Malina took the dance movement at face-value to begin, three dances in three different tempos, one after the other. But Mahler begins slipping bits of them around until they become something of a jumble, as if you’ve been bar-hopping and listening to the band in one bar playing this song but you’ve still got what the band in the other bar had been playing stuck in your mind. And as often happens when people go bar-hopping, the music (or the perception of the music) becomes increasingly more inebriated. At one point, Mahler writes the fragments of tunes whirling around him as if they’re playing wrong notes or breaking off as if they couldn't remember how they went any more. At another point, while everybody’s boom-chucking away on the back-beats and the tune is joyfully working its way through the string section, the woodwinds suddenly break into a unison folk-song soaring up and over everything else as if everybody at the bar just broke out in song. By the end, the oddness of the passages with the piccolo and the contrabassoon, these extreme registers, make more sense in their unsteadiness.
The third movement is a different kind of party-scene, perhaps: urban popular music is the focus here, circa 1900, as opposed to Mahler’s beloved folk music. Here, his attitude toward the vulgarity of pop music as opposed to the ideal symphonic world he was trying to create is very clear, especially when you realize one of the tunes that’s being “burlesqued” in this movement becomes the spiritually soul-filled hymn of the last movement.
Whether it’s drinking or just his mounting frustration with the hypocrisy of this party, you can feel his blood-pressure rise as the movement progresses until by the end it becomes wilder and more frenzied, much the way Ravel’s La Valse would later do a few years later, capturing this same Vienna at this same period of time, the decadent decade before society’s collapse with World War One. This music is anything but polite, but if you start it so it sounds “lively and spirited” (how do you define insolence musically: self-assured in its vulgarity?) and then let it turn nasty and violent (psychologically if not physically) as it progresses (or rather, disintegrates), then it has somewhere to go – all downhill. All it needed was a disco-ball interacting with the increasing tempos. By the end, it’s as if Mahler slammed the door and ran out into the quiet of the night.

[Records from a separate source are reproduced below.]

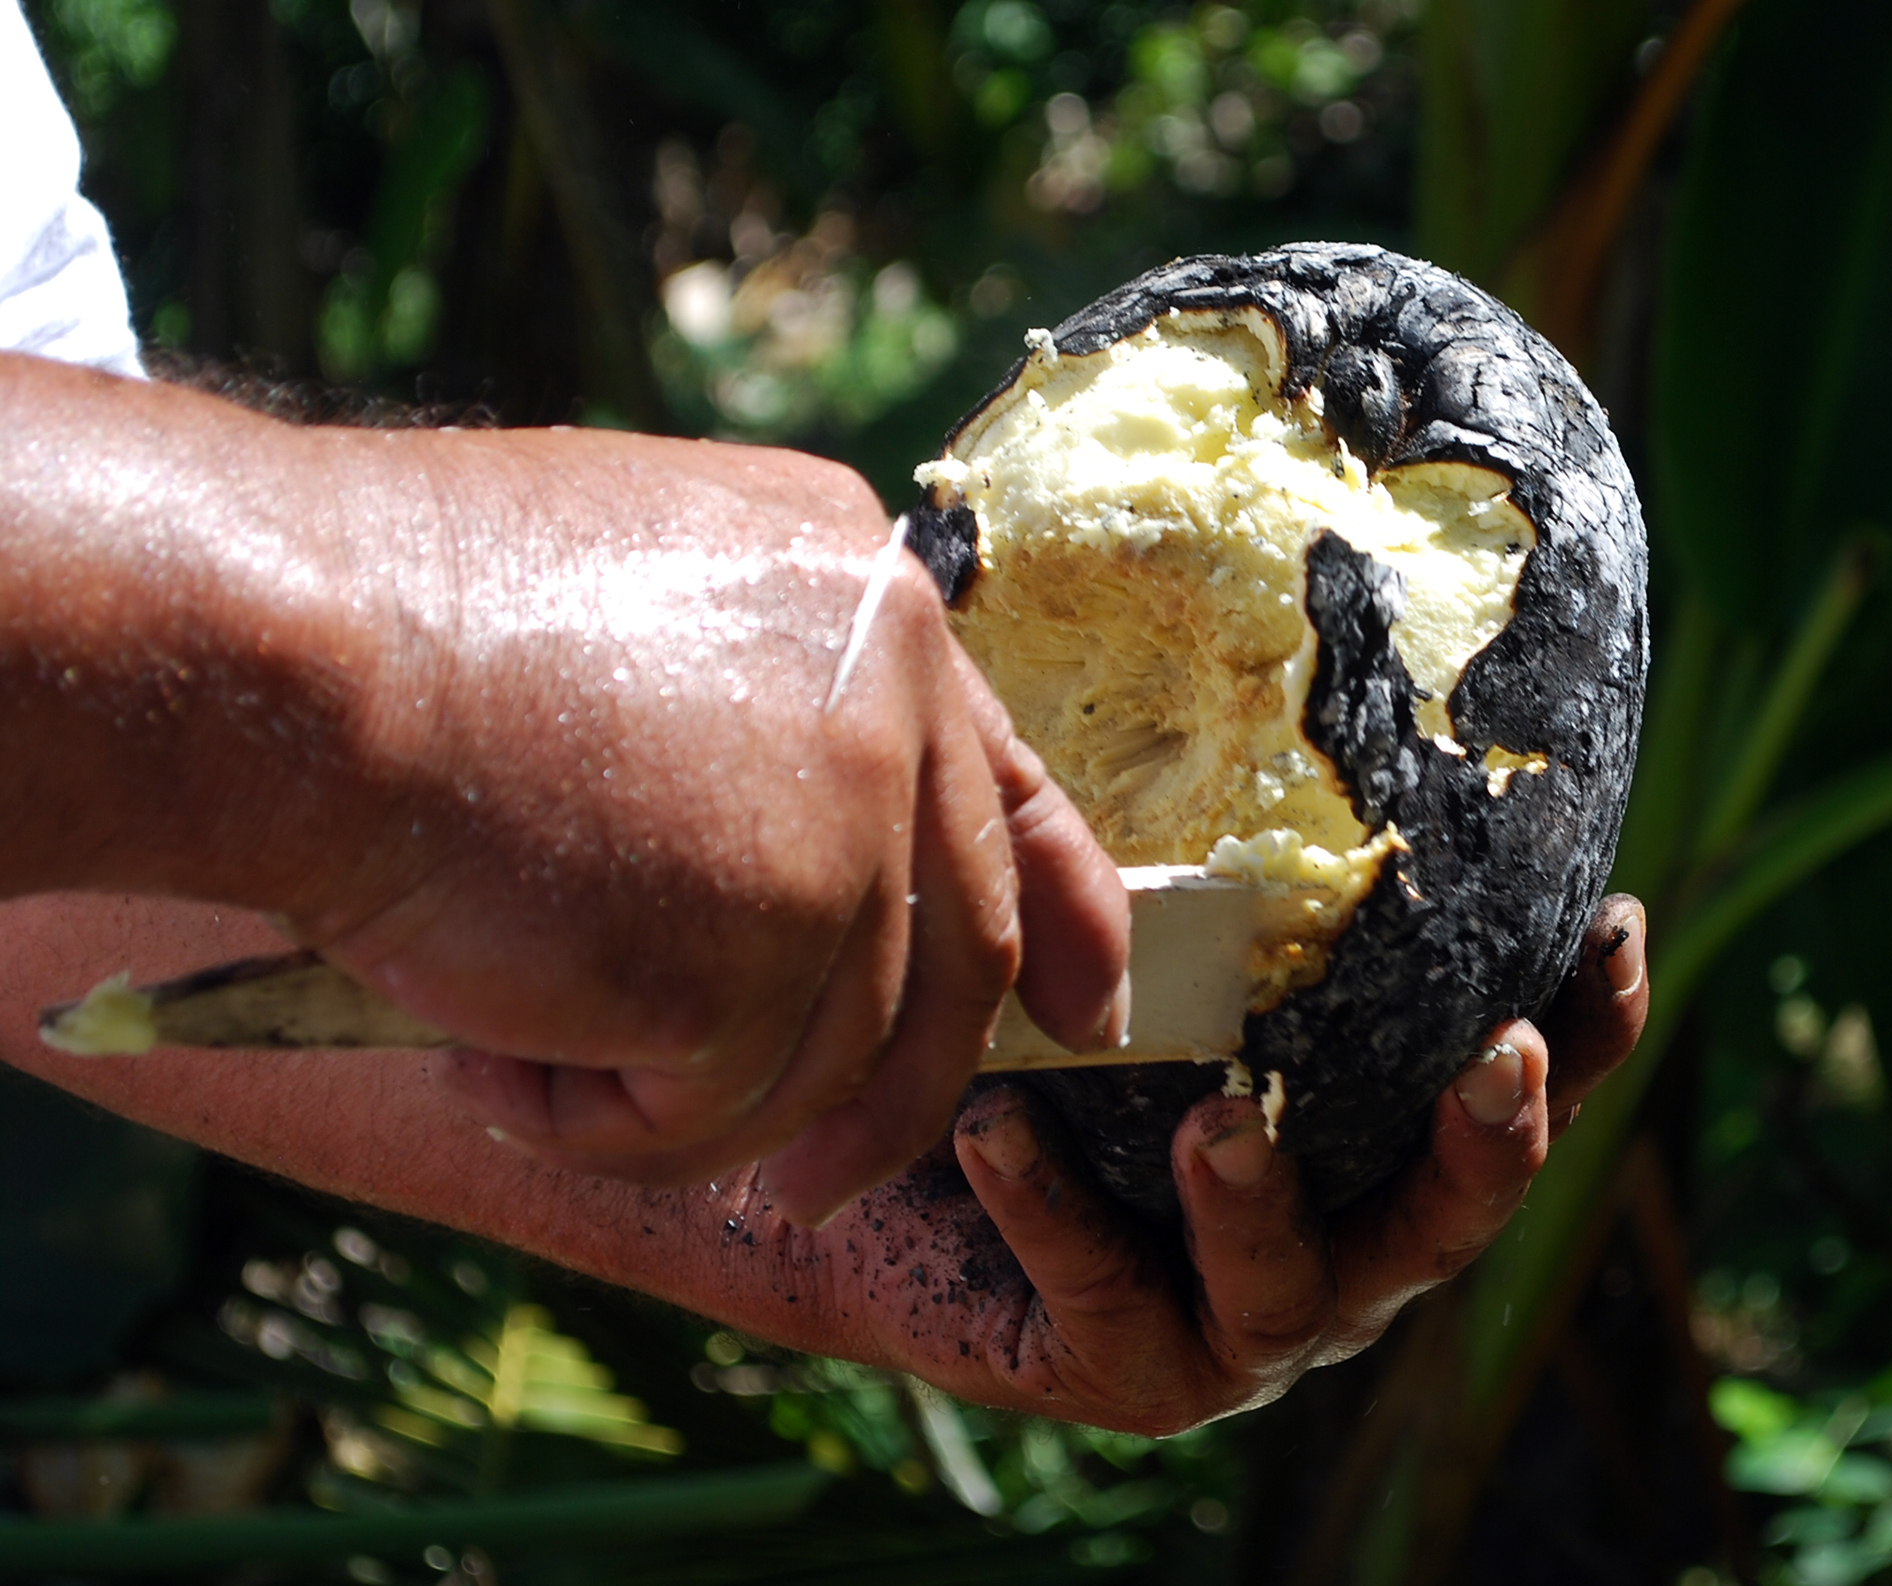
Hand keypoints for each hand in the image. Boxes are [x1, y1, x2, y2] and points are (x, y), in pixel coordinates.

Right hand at [275, 425, 1128, 1213]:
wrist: (273, 643)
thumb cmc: (393, 623)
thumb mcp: (643, 620)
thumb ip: (767, 722)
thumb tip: (810, 887)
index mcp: (871, 604)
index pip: (1007, 792)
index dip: (1063, 919)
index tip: (1084, 1017)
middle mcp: (894, 697)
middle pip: (959, 951)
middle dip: (895, 1097)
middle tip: (814, 1183)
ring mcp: (844, 821)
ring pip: (827, 1057)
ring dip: (674, 1105)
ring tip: (521, 1058)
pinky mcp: (768, 945)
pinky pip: (712, 1111)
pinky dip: (597, 1122)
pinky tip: (491, 1054)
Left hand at [764, 895, 1648, 1431]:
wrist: (872, 1148)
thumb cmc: (1023, 996)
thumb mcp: (1113, 897)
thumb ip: (1195, 814)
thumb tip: (1230, 594)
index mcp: (1365, 1121)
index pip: (1512, 1078)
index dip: (1587, 1020)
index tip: (1613, 920)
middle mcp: (1332, 1227)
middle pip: (1450, 1211)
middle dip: (1492, 1140)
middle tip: (1499, 1054)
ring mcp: (1231, 1316)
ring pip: (1292, 1285)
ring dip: (1261, 1198)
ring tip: (1218, 1118)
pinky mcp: (1117, 1369)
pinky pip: (1105, 1301)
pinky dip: (1056, 1215)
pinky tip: (998, 1131)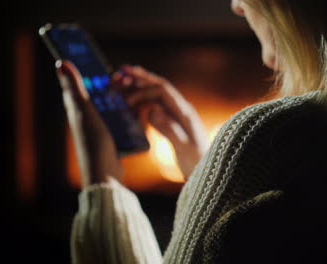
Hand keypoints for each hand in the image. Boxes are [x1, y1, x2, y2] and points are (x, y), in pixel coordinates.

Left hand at [56, 60, 122, 186]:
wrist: (105, 173)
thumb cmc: (93, 142)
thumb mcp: (85, 111)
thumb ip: (76, 88)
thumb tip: (61, 63)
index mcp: (77, 111)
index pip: (80, 86)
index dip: (89, 74)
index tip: (102, 64)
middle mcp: (86, 119)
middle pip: (99, 97)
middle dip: (111, 87)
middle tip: (124, 78)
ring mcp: (100, 129)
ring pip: (112, 109)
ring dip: (122, 101)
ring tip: (134, 93)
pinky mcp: (112, 139)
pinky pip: (121, 122)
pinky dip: (129, 116)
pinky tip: (139, 113)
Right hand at [111, 65, 208, 179]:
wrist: (205, 170)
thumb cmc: (197, 160)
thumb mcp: (185, 147)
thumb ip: (170, 129)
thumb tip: (152, 112)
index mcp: (184, 112)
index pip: (163, 91)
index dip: (145, 88)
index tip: (127, 97)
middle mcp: (180, 110)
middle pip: (159, 88)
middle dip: (141, 78)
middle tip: (122, 70)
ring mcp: (175, 116)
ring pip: (154, 96)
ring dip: (139, 88)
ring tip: (122, 82)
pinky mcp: (171, 124)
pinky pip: (154, 108)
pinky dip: (140, 103)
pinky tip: (129, 103)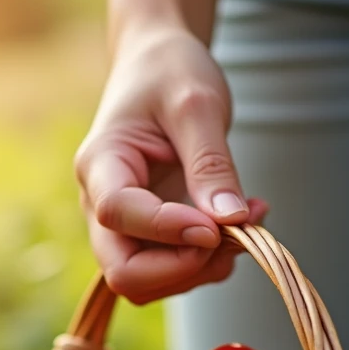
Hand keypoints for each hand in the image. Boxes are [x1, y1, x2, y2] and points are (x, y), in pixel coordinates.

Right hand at [75, 27, 266, 303]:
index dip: (167, 229)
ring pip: (149, 284)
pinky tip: (238, 225)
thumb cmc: (170, 72)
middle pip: (123, 272)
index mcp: (100, 165)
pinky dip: (209, 263)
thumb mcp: (197, 104)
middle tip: (232, 237)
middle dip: (182, 268)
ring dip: (202, 269)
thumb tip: (230, 220)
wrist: (158, 66)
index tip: (216, 225)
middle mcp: (100, 205)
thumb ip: (211, 163)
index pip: (118, 214)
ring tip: (248, 222)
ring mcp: (123, 226)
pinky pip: (171, 272)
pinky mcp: (148, 235)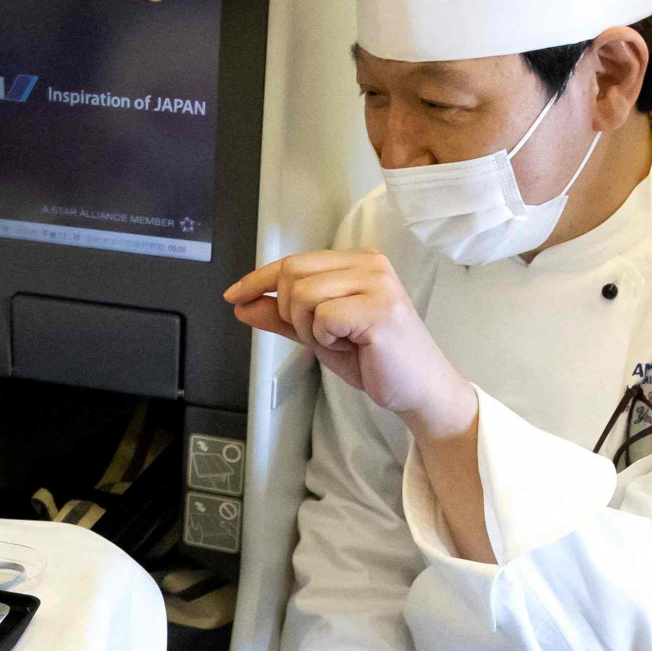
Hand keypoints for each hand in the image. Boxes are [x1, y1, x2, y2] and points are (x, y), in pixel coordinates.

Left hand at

While it didn’t surprise me to hear great playing in the solos, it did surprise me to realize how many players in the orchestra had them, no matter how briefly, and how wonderful they sounded. Mahler frequently writes a long-lined melody but somewhere along the way, the strings fade out and suddenly you’re hearing the English horn play it for a few measures and then it goes on to other instruments like a slowly-changing color-wheel. Even instruments not usually associated with solos have their moments to add to this sound-world, like the E-flat clarinet, the piccolo and the contrabassoon, even if it’s only a flash in the texture. There are several solos for the concertmaster but also quite a few for the principal violist. A cello solo in the last movement may be only two measures long and very very soft but it is heart-rending in its brief moment.
The biggest share of the solos go to the principal horn and the principal flute, both of whom joined Malina for the post-concert “talk-back” sessions. For Eric Reed, this was his first concert with the orchestra, having won the audition in September for the 3rd horn chair, except now he was substituting because the 1st chair player was on a leave-of-absence to play in the Dallas Symphony the rest of the season. No pressure there, coming in and, for your introduction, playing some of the biggest horn solos in the repertoire! Though Mahler sometimes requires 8 or 10 players in other symphonies, he uses only four horns here, but they are kept very busy: small wonder the horn section stood on stage after Sunday’s concert, having a group photograph taken, whether it becomes an “I Survived Mahler’s 9th” T-shirt or not.
There’s a different mind-set between playing as part of the group and playing a prominent solo, no matter how long it might be: add to that the physical stamina of playing for 90 minutes and, when you’re not playing, just sitting there unable to unwind and relax.
And if playing the piece isn’t challenging enough, at the end of the last movement, after all this, the strings are spinning out these last long threads barely connecting the music to the world while the rest of the orchestra has already finished playing. But now, they can’t move because the slightest motion on stage becomes a distraction that will ruin the moment, diverting the audience’s focus. It’s easy for musicians on a stage of 80 or 90 players to think no one will notice if a couple people look around like they’re relieved or bored or take a moment to scratch an ear or impatiently fluff their hair. But even here, I would say many of the major orchestras and chamber groups I’ve seen don’t always seem to understand that playing and even not playing are still part of the audience’s theatrical experience, seeing as well as hearing a work performed live. And it’s another example of this orchestra’s sensitivity to what they’re playing and how well they’re playing it.
At no time was I ever aware this was a part-time orchestra that gets together in a smaller metropolitan area (not one of the major urban centers of the nation) to play seven concerts a season. If it hadn’t been for the sound of the Forum, I could’ve closed my eyes and thought I was in some place like Carnegie Hall. Are we a lucky town, or what?!